MATERIAL FOR THIS TASK |

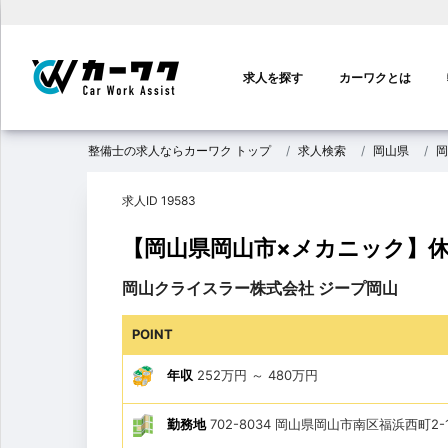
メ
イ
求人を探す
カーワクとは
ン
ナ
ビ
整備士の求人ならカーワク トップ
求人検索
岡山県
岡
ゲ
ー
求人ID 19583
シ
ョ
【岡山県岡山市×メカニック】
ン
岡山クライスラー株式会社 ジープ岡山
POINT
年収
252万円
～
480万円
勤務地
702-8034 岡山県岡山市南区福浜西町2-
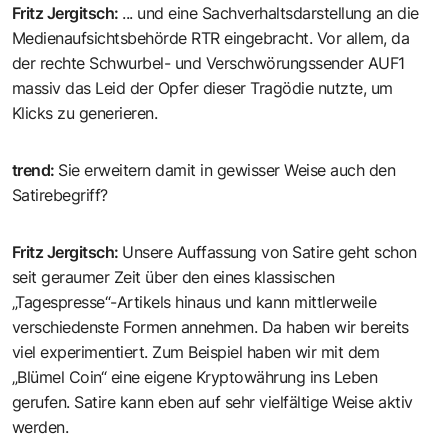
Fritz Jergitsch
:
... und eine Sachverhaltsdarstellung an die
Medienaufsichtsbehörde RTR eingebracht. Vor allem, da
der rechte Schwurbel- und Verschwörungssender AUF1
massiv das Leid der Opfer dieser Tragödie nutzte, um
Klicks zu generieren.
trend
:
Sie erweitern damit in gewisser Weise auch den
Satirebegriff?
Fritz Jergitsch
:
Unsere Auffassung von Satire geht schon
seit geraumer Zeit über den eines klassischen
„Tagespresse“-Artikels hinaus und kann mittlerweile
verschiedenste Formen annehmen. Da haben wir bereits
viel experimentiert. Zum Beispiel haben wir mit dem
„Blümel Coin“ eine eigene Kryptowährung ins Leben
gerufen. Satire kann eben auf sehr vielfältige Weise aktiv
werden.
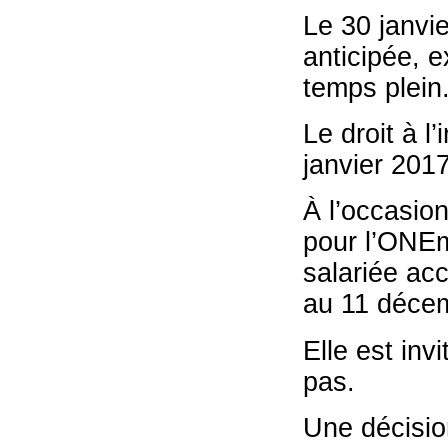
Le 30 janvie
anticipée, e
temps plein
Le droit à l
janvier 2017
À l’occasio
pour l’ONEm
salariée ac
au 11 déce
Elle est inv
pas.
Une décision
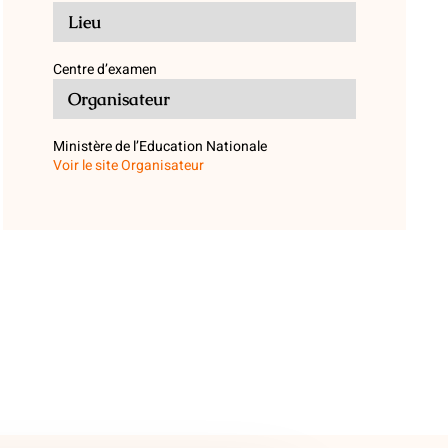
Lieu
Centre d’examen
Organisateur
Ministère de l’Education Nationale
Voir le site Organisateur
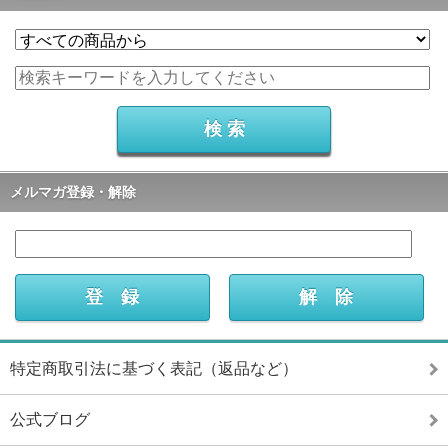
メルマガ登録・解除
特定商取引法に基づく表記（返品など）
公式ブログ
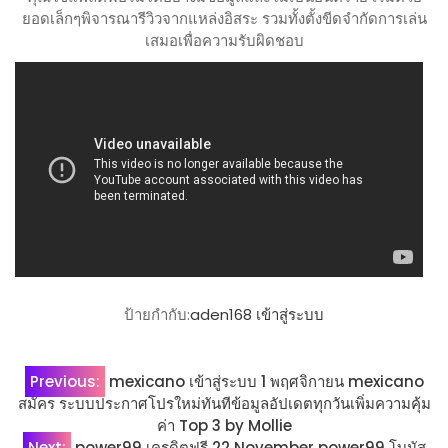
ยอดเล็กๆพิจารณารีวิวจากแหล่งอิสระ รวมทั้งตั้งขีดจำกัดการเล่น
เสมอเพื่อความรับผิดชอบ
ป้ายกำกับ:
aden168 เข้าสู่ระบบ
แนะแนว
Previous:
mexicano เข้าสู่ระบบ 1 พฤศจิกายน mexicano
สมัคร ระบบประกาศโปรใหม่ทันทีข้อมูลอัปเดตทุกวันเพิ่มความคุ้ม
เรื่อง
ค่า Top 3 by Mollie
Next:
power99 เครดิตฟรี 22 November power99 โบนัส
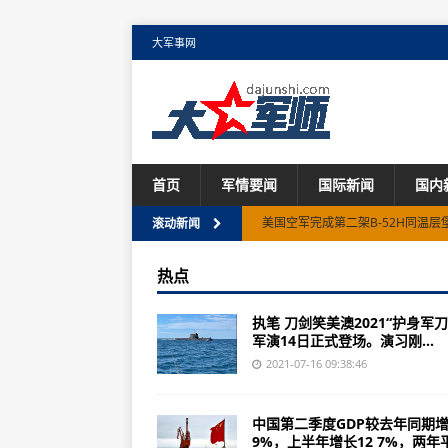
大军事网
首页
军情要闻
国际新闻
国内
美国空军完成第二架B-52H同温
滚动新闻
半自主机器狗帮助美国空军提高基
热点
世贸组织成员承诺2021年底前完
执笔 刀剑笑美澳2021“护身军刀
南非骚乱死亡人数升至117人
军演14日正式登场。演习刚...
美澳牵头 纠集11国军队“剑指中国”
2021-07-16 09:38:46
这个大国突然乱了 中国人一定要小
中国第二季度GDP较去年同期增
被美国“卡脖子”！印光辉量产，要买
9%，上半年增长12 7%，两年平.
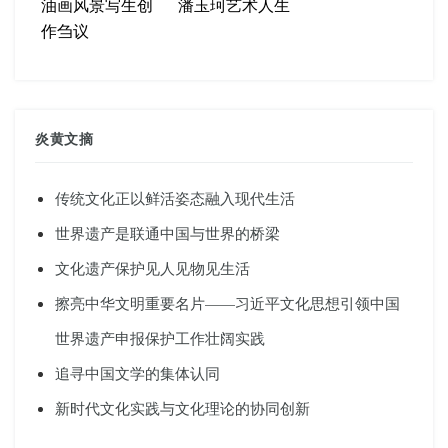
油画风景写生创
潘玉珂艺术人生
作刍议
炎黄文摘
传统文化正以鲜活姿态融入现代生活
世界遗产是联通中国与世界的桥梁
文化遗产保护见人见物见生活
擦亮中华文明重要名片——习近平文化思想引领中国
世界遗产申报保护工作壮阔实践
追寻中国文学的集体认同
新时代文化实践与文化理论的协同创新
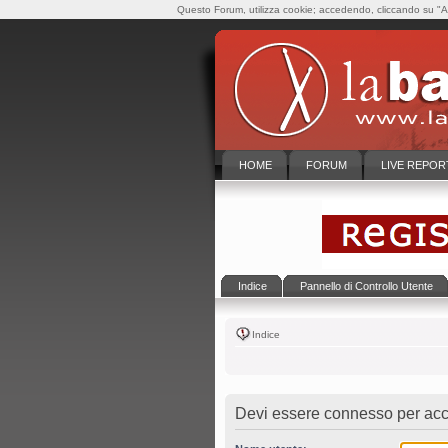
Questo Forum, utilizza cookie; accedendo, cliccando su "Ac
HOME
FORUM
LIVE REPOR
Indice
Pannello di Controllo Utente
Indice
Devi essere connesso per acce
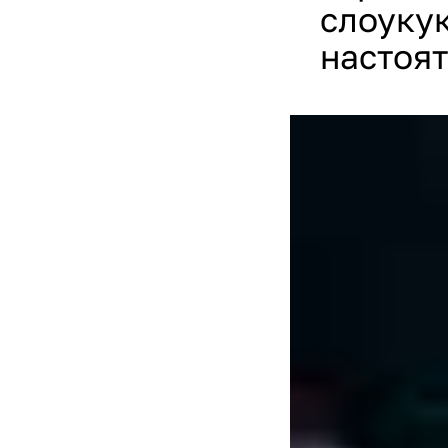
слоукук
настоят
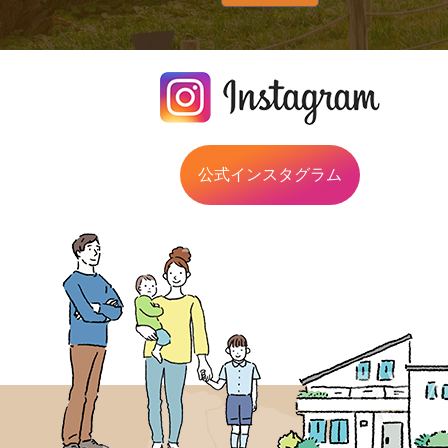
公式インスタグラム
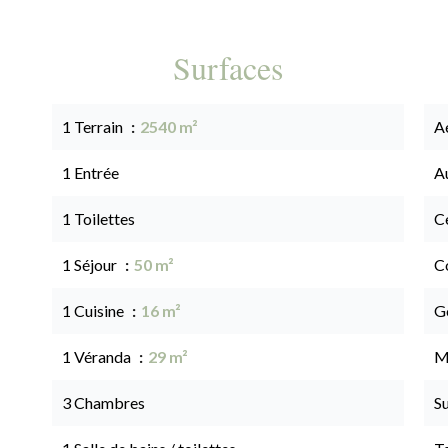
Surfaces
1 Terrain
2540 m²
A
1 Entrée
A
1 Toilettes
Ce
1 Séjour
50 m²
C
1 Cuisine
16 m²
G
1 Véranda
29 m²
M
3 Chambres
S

ASSIGNED TASK | Arrange every line above as a JSON list of strings, one string per line, leaving out blank lines and the picture markers.

TASK OUTPUT |
[
  "メ",
  "イ",
  "求人を探す",
  "カーワクとは",
  "ン",
  "ナ",
  "ビ",
  "整備士の求人ならカーワク トップ",
  "求人検索",
  "岡山県",
  "岡",
  "ゲ",
  "ー",
  "求人ID 19583",
  "シ",
  "ョ",
  "【岡山県岡山市×メカニック】",
  "ン",
  "岡山クライスラー株式会社 ジープ岡山",
  "POINT",
  "年収",
  "252万円",
  "～",
  "480万円",
  "勤務地",
  "702-8034 岡山県岡山市南区福浜西町2-",
  "Fritz Jergitsch",
  ":",
  "... und eine Sachverhaltsdarstellung an die",
  "Medienaufsichtsbehörde RTR eingebracht. Vor allem, da",
  "der rechte Schwurbel- und Verschwörungssender AUF1",
  "massiv das Leid der Opfer dieser Tragödie nutzte, um",
  "Klicks zu generieren.",
  "trend",
  ":",
  "Sie erweitern damit in gewisser Weise auch den",
  "Satirebegriff?",
  "Fritz Jergitsch",
  ":",
  "Unsere Auffassung von Satire geht schon",
  "seit geraumer Zeit über den eines klassischen",
  "„Tagespresse“-Artikels hinaus und kann mittlerweile",
  "verschiedenste Formen annehmen. Da haben wir bereits",
  "viel experimentiert. Zum Beispiel haben wir mit dem",
  "„Blümel Coin“ eine eigene Kryptowährung ins Leben",
  "gerufen. Satire kann eben auf sehr vielfältige Weise aktiv",
  "werden.",
  "Le 30 janvie",
  "anticipée, e",
  "temps plein",
  "Le droit à l",
  "janvier 2017",
  "À l’occasio",
  "pour l’ONEm",
  "salariée ac",
  "au 11 déce",
  "Elle est inv",
  "pas.",
  "Une décision",
  "Lieu",
  "Centre d’examen",
  "Organisateur",
  "Ministère de l’Education Nationale",
  "Voir le site Organisateur",
  "メルマガ登録・解除",
  "特定商取引法に基づく表記（返品など）",
  "公式ブログ",
  "ยอดเล็กๆพิจารณารีวิวจากแหล่งอิสระ รวมทั้งตั้งขีดจำกัดการเล่น",
  "เสมอเพื่อความรับผิดชอบ",
  "ป้ายกำกับ:",
  "aden168 เข้าสู่ระบบ",
  "แนะแนว",
  "Previous:",
  "mexicano เข้าสู่ระบบ 1 พฤศจิกายน mexicano",
  "สมัคร ระบบประกาศโปรใหม่ทันทีข้อมูลอัปเดตทุกวันเพิ่มความคุ้ม",
  "เรื่อง",
  "ค่า Top 3 by Mollie",
  "Next:",
  "power99 เครดิตฟรี 22 November power99 โบนัส",
  "大军事网",
  "首页",
  "军情要闻",
  "国际新闻",
  "国内",
  "美国空军完成第二架B-52H同温",
  "滚动新闻",
  "半自主机器狗帮助美国空军提高基",
  "热点",
  "世贸组织成员承诺2021年底前完",
  "执笔 刀剑笑美澳2021“护身军刀",
  "南非骚乱死亡人数升至117人",
  "军演14日正式登场。演习刚...",
  "美澳牵头 纠集11国军队“剑指中国”",
  "2021-07-16 09:38:46",
  "这个大国突然乱了 中国人一定要小",
  "中国第二季度GDP较去年同期增",
  "被美国“卡脖子”！印光辉量产，要买",
  "9%，上半年增长12 7%，两年平.",
  "油画风景写生创",
  "潘玉珂艺术人生",
  "作刍议",
  "炎黄文摘",
  "传统文化正以鲜活姿态融入现代生活",
  "世界遗产是联通中国与世界的桥梁",
  "文化遗产保护见人见物见生活",
  "擦亮中华文明重要名片——习近平文化思想引领中国",
  "世界遗产申报保护工作壮阔实践",
  "追寻中国文学的集体认同",
  "新时代文化实践与文化理论的协同创新",
  "Questo Forum, utilizza cookie; accedendo, cliccando su \"Ac",
  "HOME",
  "FORUM",
  "LIVE REPOR",
  "Indice",
  "Pannello di Controllo Utente",
  "Indice",
  "Devi essere connesso per acce",
  "слоукук",
  "настоят",
  "公式インスタグラム",
  "Surfaces",
  "1 Terrain",
  "2540 m²",
  "A",
  "1 Entrée",
  "A",
  "1 Toilettes",
  "Ce",
  "1 Séjour",
  "50 m²",
  "C",
  "1 Cuisine",
  "16 m²",
  "G",
  "1 Véranda",
  "29 m²",
  "M",
  "3 Chambres",
  "S"
]